Écarté de la course à la présidentielle du 12 octobre prochain, Dieudonné Yebga, candidat investi par le Mouvement africain pour la nouvelle indépendance et la démocratie (MANIDEM), ne compte pas en rester là. Dans un communiqué officiel publié ce 27 juillet 2025, le leader politique annonce qu’il va contester la décision du Conseil électoral d’ELECAM devant le Conseil constitutionnel, comme le lui permet la loi électorale.
C’est par la résolution N°2025-012/R/ELECAM/CE, adoptée à l’unanimité lors de la troisième session ordinaire du Conseil électoral tenue le 26 juillet, qu’ELECAM a rejeté la candidature de Dieudonné Yebga. Ce dernier dit en avoir « pris acte », mais dénonce une manœuvre orchestrée en coulisses par un groupe d’individus visant à saboter sa légitimité au sein du MANIDEM.

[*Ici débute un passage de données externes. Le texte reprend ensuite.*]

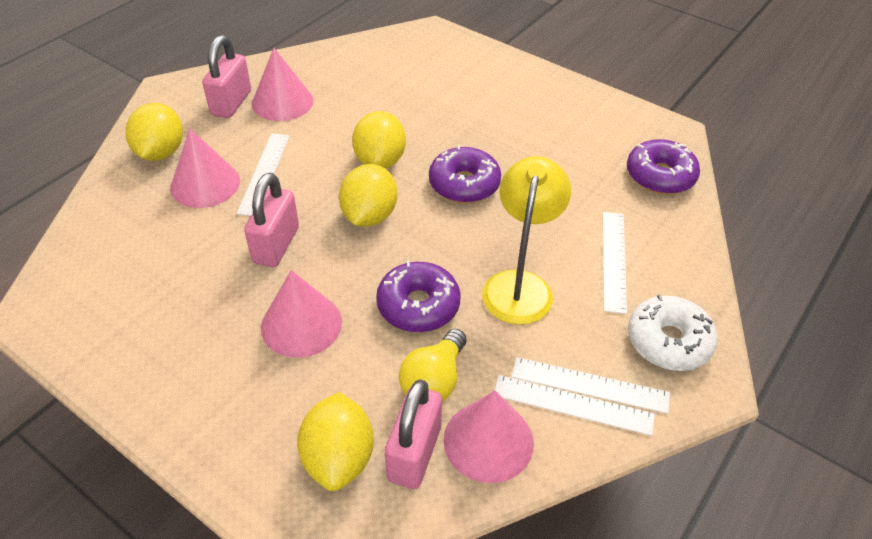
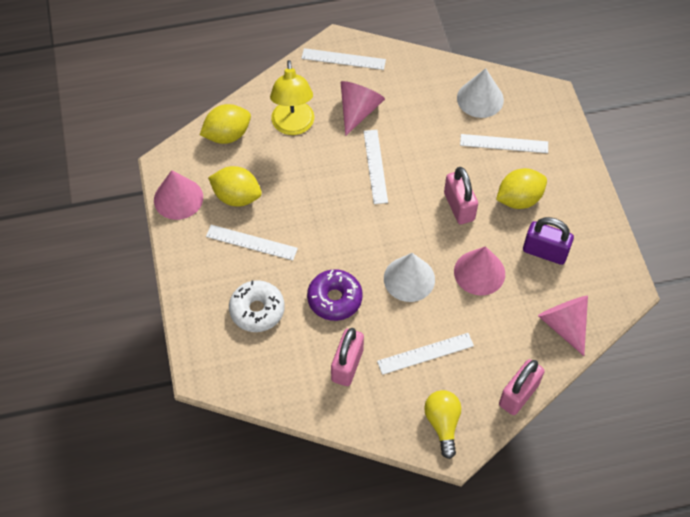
purple donut: [376,260,460,332] [429,145,501,203] [627,139,700,194] = 3 -> [307,269,363,321] = 1
purple padlock: none = 0 -> [523,217,574,265] = 1
white cone: none = 0 -> [384,253,435,302] [457,68,504,118] = 2
white ruler: [237,133,290,216] [494,375,655,436] [511,357,670,414] [603,212,627,314] = 4 -> [206,225,298,260] [301,48,386,70] [364,130,388,204] [377,333,474,375] [460,134,548,153] = 5
yellow lemon: [126,103,183,161] [297,392,374,491] [339,164,397,227] [352,111,406,168] = 4 -> [200,104,251,144] [208,166,262,207] [496,168,547,209] = 3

« Nous sommes convaincus que la décision de rejet de notre candidature a été influencée par une autre “candidature” ourdie par un groupe d’individus, visiblement mus par le gain facile, qui prônent un changement de façade », écrit-il
Dieudonné Yebga réaffirme que sa candidature s’appuie sur une restructuration légitime du MANIDEM, soutenue par la volonté des militants et conforme aux textes organiques du parti. L’homme politique dénonce une contradiction flagrante dans l’attitude des institutions : « Comment peut-on refuser d’accepter le changement intervenu au sein du MANIDEM, clairement adossé sur la volonté des militants, et prétendre vouloir un changement à la tête du pays ? »

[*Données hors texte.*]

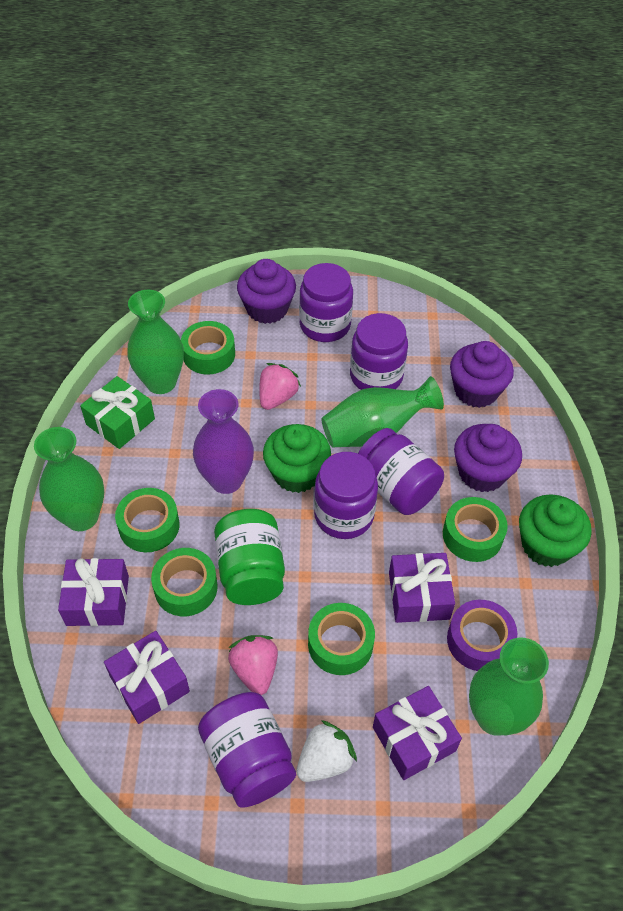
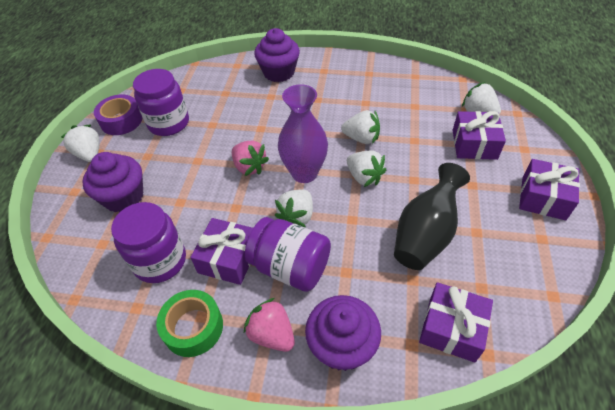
black vase: none = 0 -> [394,163,470,270] = 1
green cupcake: [263,424,331,493] [519,494,591,567] = 2 -> none = 0
green gift: [80,376,155,449] = 1 -> none = 0
green jar: [214,509,285,605] = 1 -> none = 0
green tape: [115,488,180,552] [151,548,218,616] [181,321,235,374] [308,603,375,675] [443,497,508,562] = 5 -> [156,290,223,357] = 1
green vase: [34,427,104,531] [127,290,184,394] [321,376,444,447] [469,638,549,736] = 4 -> none = 0
purple jar: [198,692,296,808] [299,263,353,342] [314,452,378,539] [350,313,408,390] [358,428,444,515] = 5 -> [111,202,186,283] [133,69,189,136] [245,217,331,292] = 3
white strawberry: [296,720,357,782] = 1 -> [61,124,100,162] [274,190,313,227] [341,110,380,144] [347,150,386,187] [462,82,501,115] = 5

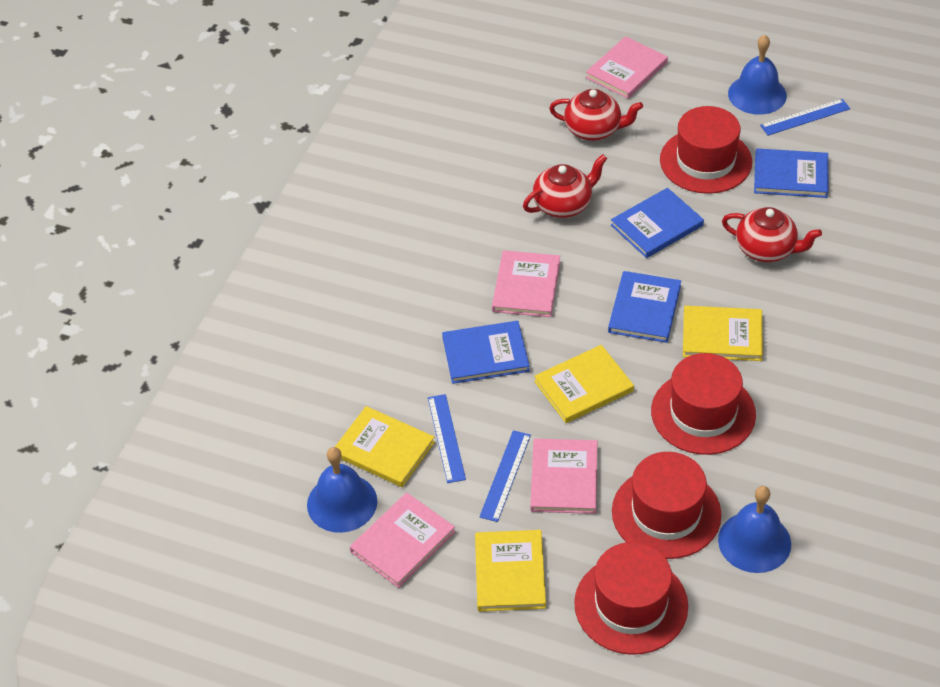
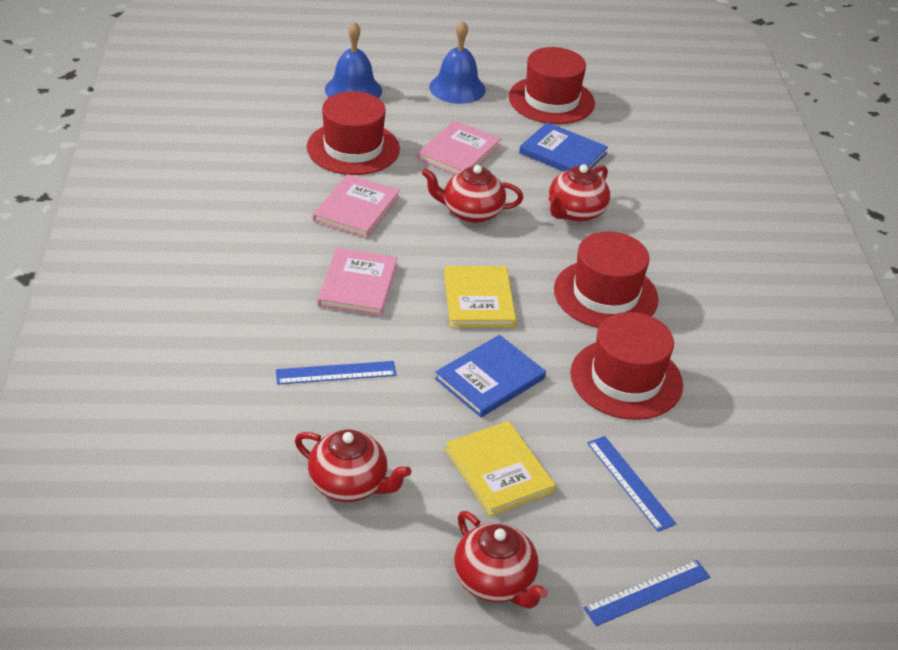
blue bell: [307,447,377,533] [718,486,791,573] [728,35,787,115] = 3 -> [325,22,382,98] [429,21,486,104] = 2
blue book: [442,321,530,384] [608,271,681,343] [611,188,704,258] [754,148,829,198] = 4 -> [435,335,546,417] [519,122,608,171] = 2
pink book: [350,493,455,588] [492,250,560,317] [530,439,597,514] [586,36,668,99] = 4 -> [313,174,400,238] [318,248,397,316] [417,120,501,175] = 3
red teapot: [523,154,607,218] [549,89,643,141] [722,207,822,262] = 3 -> [295,429,411,502] [422,165,523,223] [454,511,548,609] [549,164,610,222] = 4
yellow book: [335,406,435,487] [475,530,546,612] [534,345,634,423] [683,306,763,361] = 4 -> [444,266,516,328] [445,421,556,516] = 2

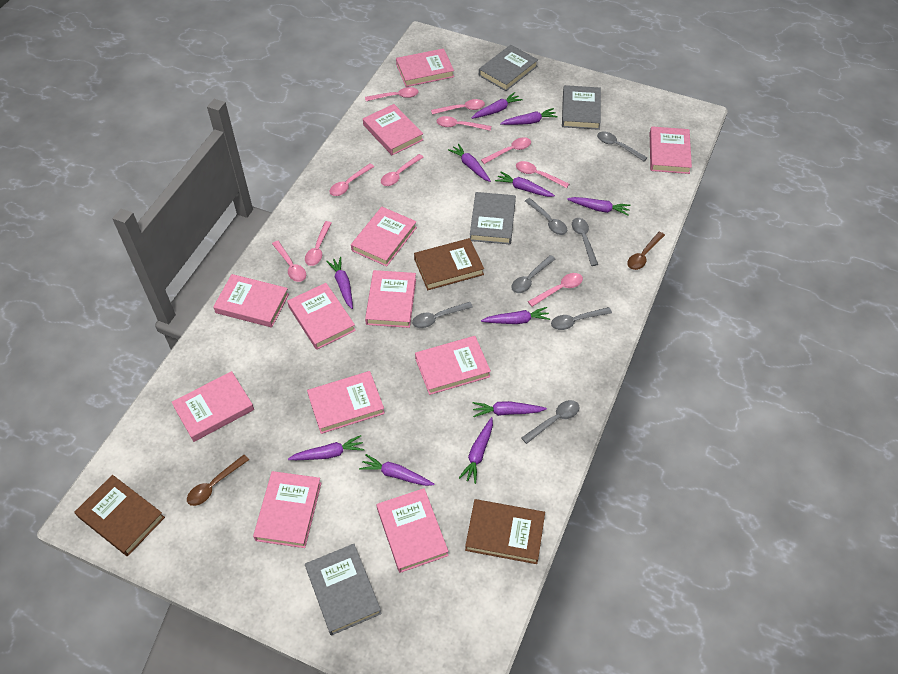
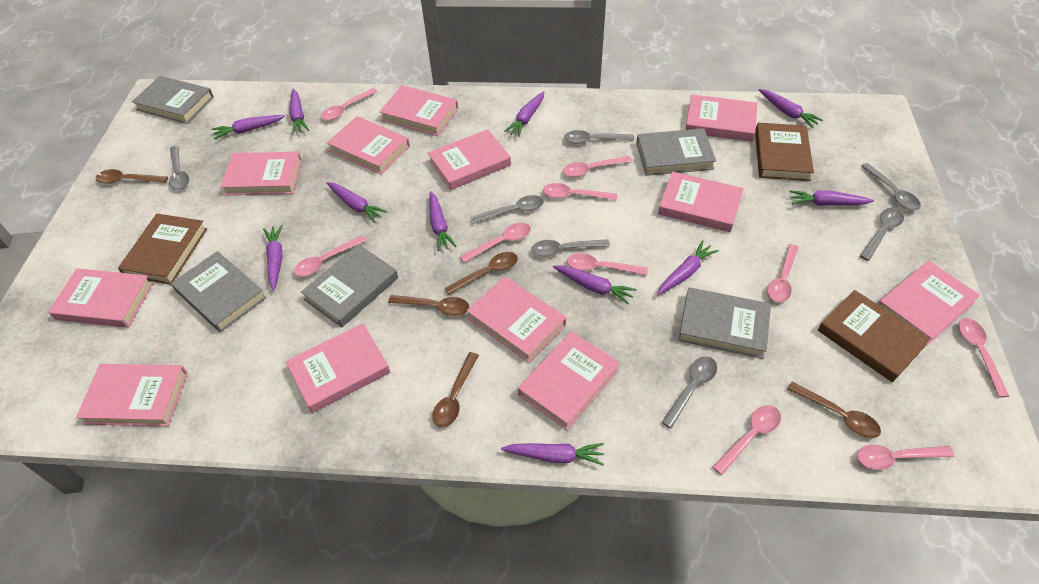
brown spoon: [187,455,249,506] [627,232,665,270] = 2 -> [96,169,168,184] [388,295,469,316] [432,352,479,427] [445,252,518,295] [787,382,881,438] = 5
grey book: [305,544,382,636] [470,192,516,244] [479,45,538,91] [562,85,601,130] = 4 -> [132,76,214,124] [171,251,267,332] [301,244,398,328] [636,128,716,176] [678,287,771,359] = 5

En attendant de porter l’affaire devant le Conseil constitutionnel, lance un appel au calme : « Nous appelons les militants et sympathisants du MANIDEM, ainsi que tout le Peuple du Changement Pacifique, au calme et à la responsabilité, dans l’espoir que le Conseil Constitutionnel nous rétablisse dans nos droits. »

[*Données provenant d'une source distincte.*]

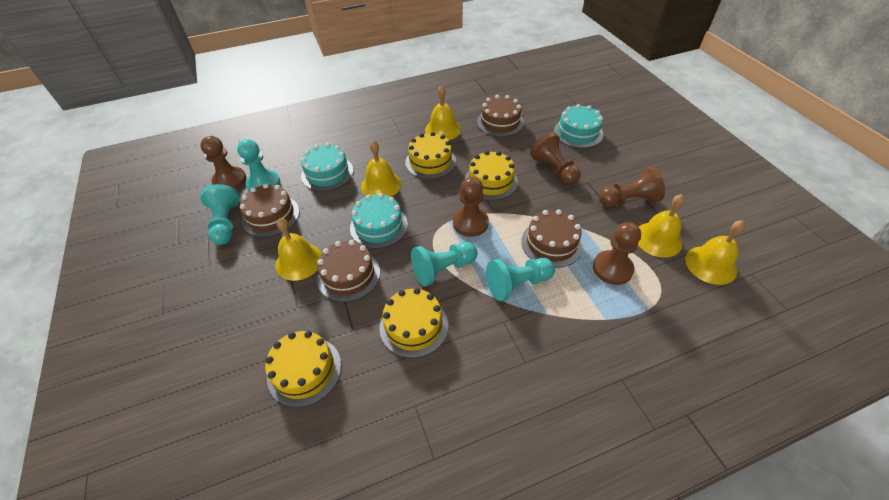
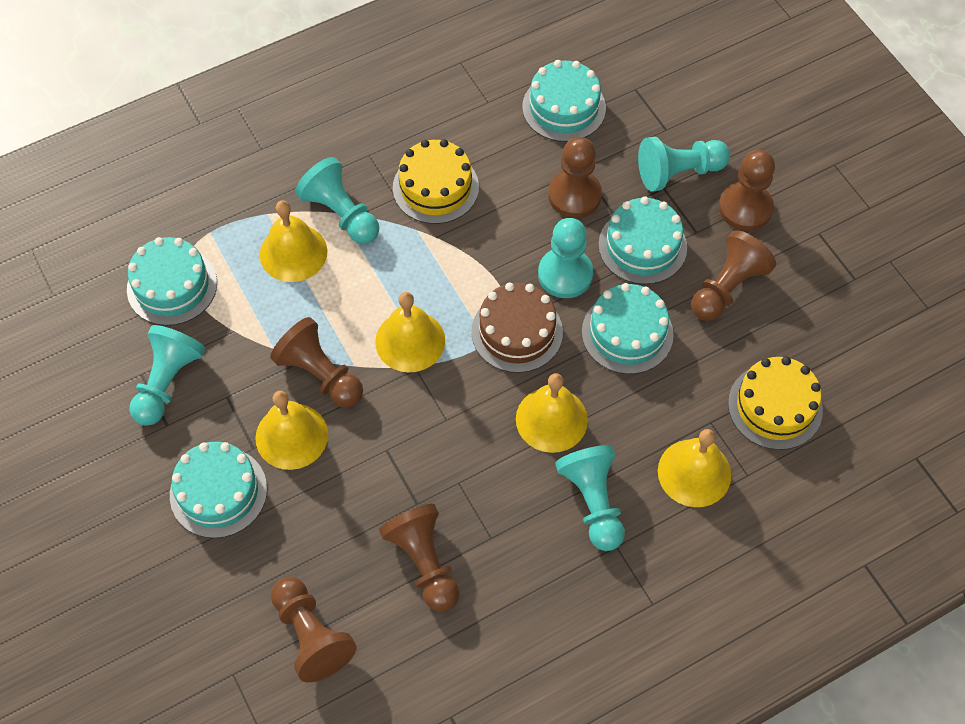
brown cake: [240,184,299,237] [317,240,380,302] [477,95,524,137] [521,209,583,268] = 4 -> [471,282,563,373] = 1
brown pawn: [200,136,246,189] [453,177,489,237] [530,132,581,185] [593,222,641,285] [599,167,665,207] = 5 -> [270,317,363,408] [271,577,357,682] [379,504,460,612] [548,137,602,218] [691,230,776,321] [719,150,775,231] = 6
turquoise cake: [301,143,353,191] [350,193,408,249] [554,104,603,148] = 3 -> [127,237,217,326] [170,442,267,538] [522,60,606,142] [582,283,674,374] [598,196,687,284] = 5
turquoise pawn: [201,184,240,245] [237,139,280,191] [411,242,477,287] [486,258,555,301] = 4 -> [129,325,205,426] [295,157,379,244] [538,218,593,298] [555,445,625,551] [638,137,730,191] = 5
yellow cake: [265,331,341,407] [379,288,448,358] [405,132,456,179] [465,151,518,200] = 4 -> [393,139,479,224] [728,356,823,450] = 2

Pour certains observateurs de la scène politique camerounaise, l’irruption de Dieudonné Yebga dans le dépôt des candidatures n’est pas le fruit du hasard. Ce dernier, relativement inconnu du grand public jusqu’à ces dernières semaines, est accusé par certains analystes d’être un pion du régime en place, instrumentalisé pour semer simplement la confusion au sein du MANIDEM et fragiliser la candidature de Maurice Kamto.